Una alegría que permanece

""Me has dado más alegría que los que tienen cosechas abundantes de grano y de vino nuevo"."
Salmos 4:7 (NTV)
Reflexión — CAMINA 🛤️🚶
David establece en este versículo un contraste poderoso entre dos tipos de alegría. Por un lado, está la alegría que nace de las circunstancias favorables: cosechas abundantes, prosperidad visible, momentos de éxito. Por otro, está la alegría profunda que proviene de conocer y confiar en Dios.
La alegría circunstancial depende de lo que sucede a nuestro alrededor. Puede aparecer rápidamente, pero también desaparecer sin aviso. Cuando todo va bien, se siente fuerte; cuando las circunstancias cambian, se debilita o se pierde. Es una alegría inestable y temporal.
En cambio, la alegría que Dios da nace en el interior. No depende de lo que tenemos, sino de en quién confiamos. Esta alegría permanece aún en medio de la escasez, la incertidumbre o el dolor. No niega la realidad difícil, pero la supera. Mientras la alegría circunstancial solo esconde el desaliento, la alegría que viene de Dios lo vence.
David afirma que la alegría que Dios le ha dado es mayor que la de aquellos que celebran cosechas abundantes. Eso revela una fe madura: entender que la presencia de Dios en la vida produce una satisfacción más profunda que cualquier logro externo.
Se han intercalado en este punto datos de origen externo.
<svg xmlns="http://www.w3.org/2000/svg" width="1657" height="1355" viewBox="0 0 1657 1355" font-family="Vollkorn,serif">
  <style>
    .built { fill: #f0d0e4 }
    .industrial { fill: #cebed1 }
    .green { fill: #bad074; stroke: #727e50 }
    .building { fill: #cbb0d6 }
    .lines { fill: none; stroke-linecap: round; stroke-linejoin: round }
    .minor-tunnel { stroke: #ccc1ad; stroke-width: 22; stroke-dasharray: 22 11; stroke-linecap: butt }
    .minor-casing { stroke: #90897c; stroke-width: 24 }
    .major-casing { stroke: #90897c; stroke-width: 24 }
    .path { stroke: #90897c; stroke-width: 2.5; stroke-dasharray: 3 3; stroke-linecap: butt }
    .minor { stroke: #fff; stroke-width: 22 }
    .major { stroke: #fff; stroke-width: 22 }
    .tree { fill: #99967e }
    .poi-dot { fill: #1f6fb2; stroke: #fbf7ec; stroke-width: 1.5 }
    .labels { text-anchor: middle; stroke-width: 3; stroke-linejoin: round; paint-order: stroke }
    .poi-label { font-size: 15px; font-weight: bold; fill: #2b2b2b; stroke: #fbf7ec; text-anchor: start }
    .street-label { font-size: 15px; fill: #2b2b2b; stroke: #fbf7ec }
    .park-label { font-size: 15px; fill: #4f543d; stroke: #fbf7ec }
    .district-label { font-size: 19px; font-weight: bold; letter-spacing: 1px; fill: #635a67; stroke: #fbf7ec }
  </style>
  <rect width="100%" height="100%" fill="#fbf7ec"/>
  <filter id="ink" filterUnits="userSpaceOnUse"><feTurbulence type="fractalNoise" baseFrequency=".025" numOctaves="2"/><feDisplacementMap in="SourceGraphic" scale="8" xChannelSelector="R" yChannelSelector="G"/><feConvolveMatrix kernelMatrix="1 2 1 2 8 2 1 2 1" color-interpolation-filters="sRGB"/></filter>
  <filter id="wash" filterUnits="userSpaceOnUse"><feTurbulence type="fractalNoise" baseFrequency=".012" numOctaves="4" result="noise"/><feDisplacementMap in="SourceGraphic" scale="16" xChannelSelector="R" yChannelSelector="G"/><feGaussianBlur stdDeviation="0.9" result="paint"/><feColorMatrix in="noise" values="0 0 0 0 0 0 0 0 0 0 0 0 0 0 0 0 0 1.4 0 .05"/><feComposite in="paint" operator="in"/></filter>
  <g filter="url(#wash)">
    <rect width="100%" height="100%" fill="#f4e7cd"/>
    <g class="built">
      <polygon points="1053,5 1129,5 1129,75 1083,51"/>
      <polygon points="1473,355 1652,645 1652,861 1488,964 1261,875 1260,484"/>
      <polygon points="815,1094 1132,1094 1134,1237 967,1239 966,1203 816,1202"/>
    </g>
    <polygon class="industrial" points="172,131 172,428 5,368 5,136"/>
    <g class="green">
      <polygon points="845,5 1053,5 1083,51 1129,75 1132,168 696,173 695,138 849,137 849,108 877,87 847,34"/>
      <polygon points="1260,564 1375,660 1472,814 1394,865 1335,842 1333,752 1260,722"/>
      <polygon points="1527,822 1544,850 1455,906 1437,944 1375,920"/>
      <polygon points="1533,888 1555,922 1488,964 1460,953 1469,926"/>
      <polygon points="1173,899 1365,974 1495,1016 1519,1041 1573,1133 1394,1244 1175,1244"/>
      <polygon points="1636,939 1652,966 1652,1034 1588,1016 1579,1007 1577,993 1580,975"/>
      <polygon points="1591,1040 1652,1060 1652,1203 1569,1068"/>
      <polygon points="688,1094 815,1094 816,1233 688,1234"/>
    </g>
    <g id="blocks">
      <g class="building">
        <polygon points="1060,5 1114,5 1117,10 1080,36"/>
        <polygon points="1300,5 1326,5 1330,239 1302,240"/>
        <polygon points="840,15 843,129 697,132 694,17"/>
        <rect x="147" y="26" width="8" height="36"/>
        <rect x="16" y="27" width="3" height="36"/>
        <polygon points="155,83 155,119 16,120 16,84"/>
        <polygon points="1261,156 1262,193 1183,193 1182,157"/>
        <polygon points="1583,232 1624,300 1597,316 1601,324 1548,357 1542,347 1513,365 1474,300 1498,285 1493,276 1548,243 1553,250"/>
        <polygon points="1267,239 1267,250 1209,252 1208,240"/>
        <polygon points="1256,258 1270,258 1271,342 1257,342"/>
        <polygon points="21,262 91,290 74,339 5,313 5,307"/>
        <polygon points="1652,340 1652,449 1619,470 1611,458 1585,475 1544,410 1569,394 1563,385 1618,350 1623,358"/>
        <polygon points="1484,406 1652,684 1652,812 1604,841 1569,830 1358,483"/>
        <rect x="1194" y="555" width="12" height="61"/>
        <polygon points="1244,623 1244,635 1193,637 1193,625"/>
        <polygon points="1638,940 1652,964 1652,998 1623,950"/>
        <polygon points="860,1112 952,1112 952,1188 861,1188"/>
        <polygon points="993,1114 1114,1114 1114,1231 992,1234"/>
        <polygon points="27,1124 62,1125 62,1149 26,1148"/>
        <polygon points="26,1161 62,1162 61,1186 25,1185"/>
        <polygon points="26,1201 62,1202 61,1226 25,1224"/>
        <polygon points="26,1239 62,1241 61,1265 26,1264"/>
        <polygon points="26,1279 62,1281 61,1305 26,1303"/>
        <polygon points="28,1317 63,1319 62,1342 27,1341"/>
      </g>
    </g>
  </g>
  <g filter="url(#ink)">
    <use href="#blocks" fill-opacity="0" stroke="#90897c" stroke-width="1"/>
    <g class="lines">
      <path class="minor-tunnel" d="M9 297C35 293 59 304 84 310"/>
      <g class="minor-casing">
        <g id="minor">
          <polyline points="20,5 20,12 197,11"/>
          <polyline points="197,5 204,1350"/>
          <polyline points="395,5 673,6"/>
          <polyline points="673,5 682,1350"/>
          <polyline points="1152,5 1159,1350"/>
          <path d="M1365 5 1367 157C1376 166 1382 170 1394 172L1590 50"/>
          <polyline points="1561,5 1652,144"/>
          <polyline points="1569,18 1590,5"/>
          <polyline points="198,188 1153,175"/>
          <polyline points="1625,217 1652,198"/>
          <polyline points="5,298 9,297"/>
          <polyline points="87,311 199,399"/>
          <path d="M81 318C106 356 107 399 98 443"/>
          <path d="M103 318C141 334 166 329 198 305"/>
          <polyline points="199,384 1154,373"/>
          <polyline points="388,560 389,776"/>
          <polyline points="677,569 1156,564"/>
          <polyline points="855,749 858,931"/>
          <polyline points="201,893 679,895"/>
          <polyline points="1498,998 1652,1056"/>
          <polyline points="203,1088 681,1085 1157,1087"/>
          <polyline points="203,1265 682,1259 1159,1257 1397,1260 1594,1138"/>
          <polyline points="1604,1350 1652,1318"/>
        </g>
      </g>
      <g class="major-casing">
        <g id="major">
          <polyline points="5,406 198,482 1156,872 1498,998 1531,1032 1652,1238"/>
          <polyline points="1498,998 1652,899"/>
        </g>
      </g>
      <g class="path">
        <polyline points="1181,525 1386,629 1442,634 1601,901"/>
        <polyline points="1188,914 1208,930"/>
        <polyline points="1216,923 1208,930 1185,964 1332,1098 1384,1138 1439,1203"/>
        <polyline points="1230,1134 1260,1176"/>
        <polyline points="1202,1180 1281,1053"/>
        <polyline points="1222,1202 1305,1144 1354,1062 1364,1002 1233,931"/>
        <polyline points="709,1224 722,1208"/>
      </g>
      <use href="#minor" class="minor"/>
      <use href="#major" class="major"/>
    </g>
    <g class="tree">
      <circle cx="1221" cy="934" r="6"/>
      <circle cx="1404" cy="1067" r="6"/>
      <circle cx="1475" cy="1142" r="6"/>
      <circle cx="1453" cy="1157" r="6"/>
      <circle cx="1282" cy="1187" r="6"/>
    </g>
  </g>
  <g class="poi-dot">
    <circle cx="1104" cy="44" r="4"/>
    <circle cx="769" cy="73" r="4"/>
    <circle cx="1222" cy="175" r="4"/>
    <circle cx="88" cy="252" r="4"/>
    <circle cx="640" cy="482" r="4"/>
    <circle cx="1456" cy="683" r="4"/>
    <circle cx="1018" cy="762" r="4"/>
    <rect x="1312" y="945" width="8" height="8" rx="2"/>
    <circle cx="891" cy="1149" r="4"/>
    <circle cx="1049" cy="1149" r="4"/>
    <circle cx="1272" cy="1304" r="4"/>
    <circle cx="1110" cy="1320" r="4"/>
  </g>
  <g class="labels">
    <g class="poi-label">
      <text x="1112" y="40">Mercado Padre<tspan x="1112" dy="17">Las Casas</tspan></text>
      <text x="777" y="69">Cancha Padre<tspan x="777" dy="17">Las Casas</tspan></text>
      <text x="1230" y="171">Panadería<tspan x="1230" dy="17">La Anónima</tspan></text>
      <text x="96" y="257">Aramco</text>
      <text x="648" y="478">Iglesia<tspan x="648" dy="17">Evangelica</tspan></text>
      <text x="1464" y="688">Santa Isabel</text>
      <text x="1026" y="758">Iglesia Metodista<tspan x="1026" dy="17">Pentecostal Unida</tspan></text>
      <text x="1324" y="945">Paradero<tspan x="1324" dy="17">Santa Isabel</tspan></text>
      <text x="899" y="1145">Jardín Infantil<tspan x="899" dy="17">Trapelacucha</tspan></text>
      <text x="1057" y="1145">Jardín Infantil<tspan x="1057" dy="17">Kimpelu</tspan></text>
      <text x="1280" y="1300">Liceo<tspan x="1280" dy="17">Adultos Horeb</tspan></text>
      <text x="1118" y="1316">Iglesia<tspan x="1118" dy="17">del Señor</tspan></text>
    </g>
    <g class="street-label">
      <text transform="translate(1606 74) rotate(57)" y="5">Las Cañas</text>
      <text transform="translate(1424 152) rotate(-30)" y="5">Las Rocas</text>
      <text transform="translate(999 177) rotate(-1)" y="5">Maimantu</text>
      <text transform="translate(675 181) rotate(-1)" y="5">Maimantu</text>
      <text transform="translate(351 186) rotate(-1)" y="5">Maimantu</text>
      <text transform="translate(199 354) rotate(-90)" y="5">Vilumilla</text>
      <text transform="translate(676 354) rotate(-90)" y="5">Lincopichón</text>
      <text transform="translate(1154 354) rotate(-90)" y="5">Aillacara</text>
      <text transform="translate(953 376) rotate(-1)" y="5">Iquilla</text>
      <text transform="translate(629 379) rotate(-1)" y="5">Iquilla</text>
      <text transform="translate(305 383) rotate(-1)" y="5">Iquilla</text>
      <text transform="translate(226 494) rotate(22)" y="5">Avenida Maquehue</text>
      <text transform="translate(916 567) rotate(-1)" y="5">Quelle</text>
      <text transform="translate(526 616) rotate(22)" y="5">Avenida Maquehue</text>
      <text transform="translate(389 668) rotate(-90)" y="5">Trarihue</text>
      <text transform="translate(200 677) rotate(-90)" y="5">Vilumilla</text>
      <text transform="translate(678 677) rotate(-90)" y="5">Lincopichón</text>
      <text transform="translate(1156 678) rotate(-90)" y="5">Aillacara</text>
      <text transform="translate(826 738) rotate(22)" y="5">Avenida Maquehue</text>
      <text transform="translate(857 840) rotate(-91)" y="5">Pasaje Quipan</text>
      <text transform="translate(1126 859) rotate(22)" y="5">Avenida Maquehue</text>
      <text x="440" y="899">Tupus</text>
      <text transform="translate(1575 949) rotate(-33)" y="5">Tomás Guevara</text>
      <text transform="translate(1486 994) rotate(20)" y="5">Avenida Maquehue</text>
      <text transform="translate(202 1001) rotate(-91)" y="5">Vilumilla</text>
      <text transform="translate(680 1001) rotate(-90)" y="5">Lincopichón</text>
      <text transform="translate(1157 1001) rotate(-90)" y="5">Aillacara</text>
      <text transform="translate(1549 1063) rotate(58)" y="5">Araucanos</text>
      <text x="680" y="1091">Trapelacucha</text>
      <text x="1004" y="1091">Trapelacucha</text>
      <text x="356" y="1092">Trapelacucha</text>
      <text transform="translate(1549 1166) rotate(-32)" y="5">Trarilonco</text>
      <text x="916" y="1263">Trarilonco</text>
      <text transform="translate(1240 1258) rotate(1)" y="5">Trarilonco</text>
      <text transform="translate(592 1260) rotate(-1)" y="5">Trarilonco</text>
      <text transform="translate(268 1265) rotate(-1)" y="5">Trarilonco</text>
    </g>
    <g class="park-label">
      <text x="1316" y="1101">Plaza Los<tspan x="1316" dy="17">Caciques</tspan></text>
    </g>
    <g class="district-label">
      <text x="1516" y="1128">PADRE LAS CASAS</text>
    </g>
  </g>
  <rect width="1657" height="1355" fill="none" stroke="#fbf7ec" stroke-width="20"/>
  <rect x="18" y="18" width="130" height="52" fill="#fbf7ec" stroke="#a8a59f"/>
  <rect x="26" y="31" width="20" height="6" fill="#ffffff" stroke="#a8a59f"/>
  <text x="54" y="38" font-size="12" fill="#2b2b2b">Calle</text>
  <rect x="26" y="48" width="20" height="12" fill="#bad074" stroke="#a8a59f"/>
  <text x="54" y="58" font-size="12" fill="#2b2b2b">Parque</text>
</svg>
Este salmo nos invita a revisar la fuente de nuestra alegría. Cuando nuestra confianza está puesta en Dios, podemos experimentar una alegría duradera, estable y firme, aun cuando las circunstancias no sean ideales.
Aplicación
° ¿De dónde proviene mi alegría actualmente?
° ¿Dependo más de mis circunstancias o de mi relación con Dios?
Pídele hoy al Señor que renueve en ti una alegría que no dependa de lo externo, sino de Su presencia constante.